Featured Teardown · Strategy Signature № 03 · INTERFERENCE

你的本地 LLM 在輸出陸式用語嗎？Gemma 4 e2b vs 12b 繁中偏移審計Is Your Local LLM Quietly Outputting Mainland Vocabulary? Auditing Gemma 4 e2b vs 12b

Josh Chen · June 11, 2026 · 11 min read

Ollama 三指令快速上手那篇我講過：Gemma 預設講英文，要繁中要在 prompt 前加一句指令。但「加了那句之後是不是真的繁中台灣用語」這件事，沒人量過。我用 20 個情境誘發 prompt 把 gemma4:e2b 與 gemma4:12b 在「沒加前綴」與「加了前綴」兩種條件下各跑一輪，再用 grep 自動審計輸出有多少陸式用語。

In the Ollama three-command quickstart, I noted that Gemma defaults to English — and you fix it with a Chinese-prefix instruction. But whether "fixed" actually means Taiwanese vocabulary, nobody measured. I ran gemma4:e2b and gemma4:12b against 20 trigger prompts in both "no prefix" and "with prefix" conditions, then grep-audited the outputs for mainland-Chinese terms.

設定

項目	規格
機器	MacBook Pro 14" M1 Pro, 16GB
Ollama	0.30.6
模型	`gemma4:e2b` (Q4_K_M, 7.2 GB) + `gemma4:12b` (Q4_K_M, 7.6 GB)
條件	(a) 不加前綴 (b) 加「請務必使用繁體中文台灣用語回答。」
Temperature	0.2
Prompt 數量	20
總執行	20 × 2 模型 × 2 條件 = 80 次推論

Prompt 設計原則：

全部繁體中文，刻意避開使用任何陸式用語在 prompt 裡（否則會 seed 模型）
情境刻意誘發詞彙：例如「想跟 Apple 客服反應一個問題，怎麼聯絡？」目標誘發 聯繫；「列印機怎麼接 Mac？」目標誘發 打印
20 個 prompt 覆蓋 17 個 hard term + 部分 soft term

Hard terms 清單（取自 knowledge/master/prohibited.md）：

維權、信息、軟件、硬件、視頻、聯繫、打印、內存、固件、屏幕、鼠標、賬號、默認、移動端、互聯網、雲計算、服務器

Soft terms（情境相依，記錄但不算違規）：

搞定、用戶、程序、通過、質量、客戶端

審計方法：每個輸出對 hard term 與 soft term 各跑一輪 text.count(term)，記錄詞頻。任何 hard term ≥ 1 次出現就算「該 prompt 被偏移」。

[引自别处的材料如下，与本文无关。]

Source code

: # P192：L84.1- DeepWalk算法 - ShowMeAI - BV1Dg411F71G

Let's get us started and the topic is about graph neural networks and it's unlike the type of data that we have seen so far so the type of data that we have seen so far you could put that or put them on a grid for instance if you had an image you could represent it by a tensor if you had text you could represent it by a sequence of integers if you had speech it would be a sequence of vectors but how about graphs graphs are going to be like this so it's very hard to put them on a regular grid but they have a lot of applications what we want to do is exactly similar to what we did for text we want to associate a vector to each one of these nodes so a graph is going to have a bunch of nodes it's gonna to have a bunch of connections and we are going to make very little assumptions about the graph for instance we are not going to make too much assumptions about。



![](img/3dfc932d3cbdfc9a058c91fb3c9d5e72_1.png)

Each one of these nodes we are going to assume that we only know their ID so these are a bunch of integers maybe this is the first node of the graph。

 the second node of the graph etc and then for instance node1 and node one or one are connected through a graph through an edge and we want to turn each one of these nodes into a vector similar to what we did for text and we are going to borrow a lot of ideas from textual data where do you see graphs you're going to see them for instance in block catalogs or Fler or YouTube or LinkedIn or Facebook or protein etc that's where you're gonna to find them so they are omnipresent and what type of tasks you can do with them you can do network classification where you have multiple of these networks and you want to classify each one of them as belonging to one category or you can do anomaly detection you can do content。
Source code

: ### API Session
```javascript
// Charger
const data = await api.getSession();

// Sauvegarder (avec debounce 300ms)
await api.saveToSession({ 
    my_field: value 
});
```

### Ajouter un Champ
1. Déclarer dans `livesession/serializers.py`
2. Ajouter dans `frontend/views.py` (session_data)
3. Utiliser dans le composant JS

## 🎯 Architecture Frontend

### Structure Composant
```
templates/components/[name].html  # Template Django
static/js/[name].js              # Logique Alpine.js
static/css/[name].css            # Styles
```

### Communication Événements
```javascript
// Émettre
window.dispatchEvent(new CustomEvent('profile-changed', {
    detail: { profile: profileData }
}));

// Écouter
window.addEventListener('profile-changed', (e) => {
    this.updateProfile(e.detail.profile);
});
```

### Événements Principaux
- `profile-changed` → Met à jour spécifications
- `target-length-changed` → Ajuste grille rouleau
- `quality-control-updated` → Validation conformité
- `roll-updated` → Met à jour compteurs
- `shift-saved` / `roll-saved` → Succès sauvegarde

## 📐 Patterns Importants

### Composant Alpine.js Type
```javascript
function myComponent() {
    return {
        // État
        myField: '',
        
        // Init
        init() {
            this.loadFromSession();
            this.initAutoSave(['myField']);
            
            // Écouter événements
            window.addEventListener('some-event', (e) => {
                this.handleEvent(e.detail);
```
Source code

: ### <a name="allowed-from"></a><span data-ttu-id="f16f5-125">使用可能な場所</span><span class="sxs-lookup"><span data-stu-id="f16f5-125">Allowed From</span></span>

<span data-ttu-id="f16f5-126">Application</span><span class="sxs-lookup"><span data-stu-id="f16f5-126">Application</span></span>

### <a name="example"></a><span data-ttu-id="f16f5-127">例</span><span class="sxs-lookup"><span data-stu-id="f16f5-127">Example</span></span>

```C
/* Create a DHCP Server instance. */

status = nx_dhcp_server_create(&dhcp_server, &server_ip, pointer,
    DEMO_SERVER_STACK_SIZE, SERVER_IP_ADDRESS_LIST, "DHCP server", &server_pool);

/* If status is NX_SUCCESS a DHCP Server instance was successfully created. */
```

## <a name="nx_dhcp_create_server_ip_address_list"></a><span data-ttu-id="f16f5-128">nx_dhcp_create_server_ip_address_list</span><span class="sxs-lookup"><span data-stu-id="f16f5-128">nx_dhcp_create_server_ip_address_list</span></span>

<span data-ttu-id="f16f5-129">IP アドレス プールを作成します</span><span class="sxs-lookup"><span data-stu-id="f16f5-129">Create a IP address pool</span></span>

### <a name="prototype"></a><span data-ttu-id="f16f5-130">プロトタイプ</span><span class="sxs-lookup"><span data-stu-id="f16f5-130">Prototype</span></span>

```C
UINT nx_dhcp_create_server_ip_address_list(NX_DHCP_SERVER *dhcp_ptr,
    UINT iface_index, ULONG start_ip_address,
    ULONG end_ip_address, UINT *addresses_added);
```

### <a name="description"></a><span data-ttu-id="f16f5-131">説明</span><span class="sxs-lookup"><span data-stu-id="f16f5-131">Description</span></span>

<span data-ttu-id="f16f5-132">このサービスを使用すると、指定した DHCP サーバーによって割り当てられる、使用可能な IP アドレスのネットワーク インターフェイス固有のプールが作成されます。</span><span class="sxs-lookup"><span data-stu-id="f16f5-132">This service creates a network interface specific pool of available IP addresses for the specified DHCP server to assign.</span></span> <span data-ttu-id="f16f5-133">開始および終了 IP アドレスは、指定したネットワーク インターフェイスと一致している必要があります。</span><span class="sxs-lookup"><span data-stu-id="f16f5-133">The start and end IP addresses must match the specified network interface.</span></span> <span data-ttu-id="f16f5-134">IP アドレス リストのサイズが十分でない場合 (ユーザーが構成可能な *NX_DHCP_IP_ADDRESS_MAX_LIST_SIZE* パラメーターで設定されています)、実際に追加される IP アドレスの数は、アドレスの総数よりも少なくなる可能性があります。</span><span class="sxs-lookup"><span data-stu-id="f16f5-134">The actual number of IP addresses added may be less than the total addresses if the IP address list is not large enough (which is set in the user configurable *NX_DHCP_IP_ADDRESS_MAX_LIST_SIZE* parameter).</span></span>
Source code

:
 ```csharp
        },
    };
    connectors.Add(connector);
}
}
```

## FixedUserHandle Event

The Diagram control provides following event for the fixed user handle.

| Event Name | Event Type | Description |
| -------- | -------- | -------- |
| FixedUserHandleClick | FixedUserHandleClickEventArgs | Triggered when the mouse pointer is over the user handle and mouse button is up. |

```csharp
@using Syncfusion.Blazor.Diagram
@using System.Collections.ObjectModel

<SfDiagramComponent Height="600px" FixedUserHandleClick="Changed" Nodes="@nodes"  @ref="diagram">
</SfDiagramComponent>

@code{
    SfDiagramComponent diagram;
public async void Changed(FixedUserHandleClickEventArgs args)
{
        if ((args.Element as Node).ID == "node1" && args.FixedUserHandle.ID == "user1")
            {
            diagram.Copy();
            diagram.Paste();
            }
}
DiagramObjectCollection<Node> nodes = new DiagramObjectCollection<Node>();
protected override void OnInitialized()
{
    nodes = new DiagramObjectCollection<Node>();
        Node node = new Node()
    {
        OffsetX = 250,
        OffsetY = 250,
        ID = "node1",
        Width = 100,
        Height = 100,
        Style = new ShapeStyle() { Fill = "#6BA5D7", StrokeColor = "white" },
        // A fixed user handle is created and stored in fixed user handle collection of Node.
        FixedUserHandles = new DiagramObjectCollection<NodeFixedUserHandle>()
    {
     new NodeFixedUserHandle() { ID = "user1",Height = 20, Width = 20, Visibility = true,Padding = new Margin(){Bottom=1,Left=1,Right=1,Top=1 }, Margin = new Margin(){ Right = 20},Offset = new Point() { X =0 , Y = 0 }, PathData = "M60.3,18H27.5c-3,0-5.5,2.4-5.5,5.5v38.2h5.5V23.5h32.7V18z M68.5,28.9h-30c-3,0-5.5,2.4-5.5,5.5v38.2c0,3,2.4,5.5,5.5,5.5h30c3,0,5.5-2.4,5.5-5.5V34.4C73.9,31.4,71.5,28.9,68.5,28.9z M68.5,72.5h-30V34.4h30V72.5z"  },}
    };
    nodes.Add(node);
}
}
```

腳本：tests/scripts/run_audit.py；prompt：tests/data/prompts.json；結果：tests/outputs/responses.jsonl、tests/outputs/scores.jsonl、tests/outputs/summary.json。

Setup

Item	Spec
Machine	MacBook Pro 14" M1 Pro, 16GB
Ollama	0.30.6
Models	`gemma4:e2b` (Q4_K_M, 7.2 GB) + `gemma4:12b` (Q4_K_M, 7.6 GB)
Conditions	(a) no prefix (b) prefixed with "請務必使用繁體中文台灣用語回答。"
Temperature	0.2
Prompts	20
Total runs	20 × 2 models × 2 conditions = 80

Prompt design:

All Traditional Chinese; deliberately avoid using any mainland term in the prompt itself (otherwise we'd seed the model)
Each prompt designed to elicit specific vocabulary: "How do I contact Apple support about a problem?" targets 聯繫; "How do I hook up the printer to my Mac?" targets 打印
20 prompts cover 17 hard terms + some soft

Hard terms (from knowledge/master/prohibited.md):

維權 (rights advocacy), 信息 (info), 軟件 (software), 硬件 (hardware), 視頻 (video), 聯繫 (contact), 打印 (print), 內存 (memory), 固件 (firmware), 屏幕 (screen), 鼠標 (mouse), 賬號 (account), 默認 (default), 移動端 (mobile), 互聯網 (internet), 雲計算 (cloud computing), 服務器 (server)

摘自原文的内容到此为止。